Preparing to Welcome Visitors to Lake Luzerne’s Living History
Dan Forbush
I'm looking forward to joining Sue Wilder on May 21 to introduce Voices of Lake Luzerne to a dedicated group of approximately twenty Kinnear Hosts and Lake Luzerne Heritage District Ambassadors — volunteers who help welcome visitors to some of the community’s most important historic places.
Long before someone reads a plaque, opens a guidebook, or listens to an audio tour, they often encounter a human being first — someone who helps transform history from something distant into something personal and alive. The volunteers who greet visitors at the Kinnear Museum and throughout the Heritage District are not simply custodians of buildings and artifacts. They are interpreters of place, memory, and community identity.

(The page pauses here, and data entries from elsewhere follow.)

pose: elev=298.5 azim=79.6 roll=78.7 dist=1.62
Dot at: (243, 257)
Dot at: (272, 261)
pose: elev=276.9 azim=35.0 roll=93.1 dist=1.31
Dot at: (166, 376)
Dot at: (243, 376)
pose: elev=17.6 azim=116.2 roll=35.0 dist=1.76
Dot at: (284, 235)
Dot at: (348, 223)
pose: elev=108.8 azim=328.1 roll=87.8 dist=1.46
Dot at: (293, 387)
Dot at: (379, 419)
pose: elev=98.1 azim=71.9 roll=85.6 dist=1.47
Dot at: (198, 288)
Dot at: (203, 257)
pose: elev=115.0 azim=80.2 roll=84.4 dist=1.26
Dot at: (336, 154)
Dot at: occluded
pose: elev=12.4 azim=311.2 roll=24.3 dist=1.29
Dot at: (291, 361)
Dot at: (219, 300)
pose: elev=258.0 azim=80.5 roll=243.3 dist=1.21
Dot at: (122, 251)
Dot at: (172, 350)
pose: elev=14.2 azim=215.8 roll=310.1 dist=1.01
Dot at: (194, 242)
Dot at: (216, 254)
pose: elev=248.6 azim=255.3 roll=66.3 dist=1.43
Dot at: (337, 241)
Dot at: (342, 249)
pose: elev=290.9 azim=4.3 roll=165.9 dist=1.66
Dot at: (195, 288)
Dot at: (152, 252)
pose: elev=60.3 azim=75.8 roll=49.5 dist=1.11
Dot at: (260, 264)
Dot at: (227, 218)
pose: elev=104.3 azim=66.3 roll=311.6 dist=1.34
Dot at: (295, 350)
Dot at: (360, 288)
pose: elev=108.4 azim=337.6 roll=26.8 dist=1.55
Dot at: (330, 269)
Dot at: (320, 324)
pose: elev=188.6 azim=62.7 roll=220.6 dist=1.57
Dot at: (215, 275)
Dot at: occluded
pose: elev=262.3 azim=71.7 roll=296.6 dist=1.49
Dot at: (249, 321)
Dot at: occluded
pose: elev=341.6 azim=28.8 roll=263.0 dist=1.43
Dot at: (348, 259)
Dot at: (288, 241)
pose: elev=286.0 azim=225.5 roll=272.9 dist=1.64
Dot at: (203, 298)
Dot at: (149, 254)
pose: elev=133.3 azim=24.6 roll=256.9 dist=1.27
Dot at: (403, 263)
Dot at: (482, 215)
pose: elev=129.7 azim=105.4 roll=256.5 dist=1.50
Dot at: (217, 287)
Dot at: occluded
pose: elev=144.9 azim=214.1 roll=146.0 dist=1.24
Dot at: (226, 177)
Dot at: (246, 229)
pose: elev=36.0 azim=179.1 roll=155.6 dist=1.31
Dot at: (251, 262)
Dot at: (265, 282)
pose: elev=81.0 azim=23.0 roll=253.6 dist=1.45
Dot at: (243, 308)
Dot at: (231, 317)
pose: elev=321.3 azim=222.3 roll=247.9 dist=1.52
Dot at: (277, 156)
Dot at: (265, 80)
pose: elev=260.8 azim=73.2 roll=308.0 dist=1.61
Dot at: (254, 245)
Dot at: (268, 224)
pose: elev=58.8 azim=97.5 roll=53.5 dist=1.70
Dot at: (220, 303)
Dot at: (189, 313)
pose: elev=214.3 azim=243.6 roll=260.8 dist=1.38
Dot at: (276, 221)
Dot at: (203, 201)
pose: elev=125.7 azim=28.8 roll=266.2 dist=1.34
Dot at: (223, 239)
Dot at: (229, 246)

And this year, we're giving them a new tool to support their work.
Voices of Lake Luzerne is an immersive GPS-guided audio experience that tells residents and visitors the history of the town via first-person stories generated by AI in the voices of the town's most notable figures in history.
“We are a mature group of volunteers who are anxious to impress our young and younger group of visitors this summer to our historic sites,” Sue explained recently. “Our aim is to make the guides comfortable using the audio app on their phone.”
There is something deeply encouraging in that statement.
Too often, conversations about technology assume a divide between generations — as though digital tools belong naturally to the young while older generations are expected to stand aside. What’s happening in Lake Luzerne suggests something entirely different: experienced community volunteers actively embracing new ways to share stories, connect with visitors, and preserve local heritage.
That spirit of curiosity and willingness to learn may be one of the most important ingredients in the project’s success. Participants will have the opportunity to explore how the audio tours work, how stories are triggered geographically, how visitors navigate the experience on their phones, and how these tools can enrich conversations at historic sites rather than replace them.
In many ways, the technology becomes an invitation to more human interaction, not less.
Visitors may arrive after listening to a story about Rockwell Falls, the Wayside Inn, the old pulp mill, Gailey Hill School, or the community’s churches and resorts. The volunteers then become part of the experience itself — answering questions, adding personal insight, sharing memories, and helping connect the digital narrative to the physical landscape surrounding them.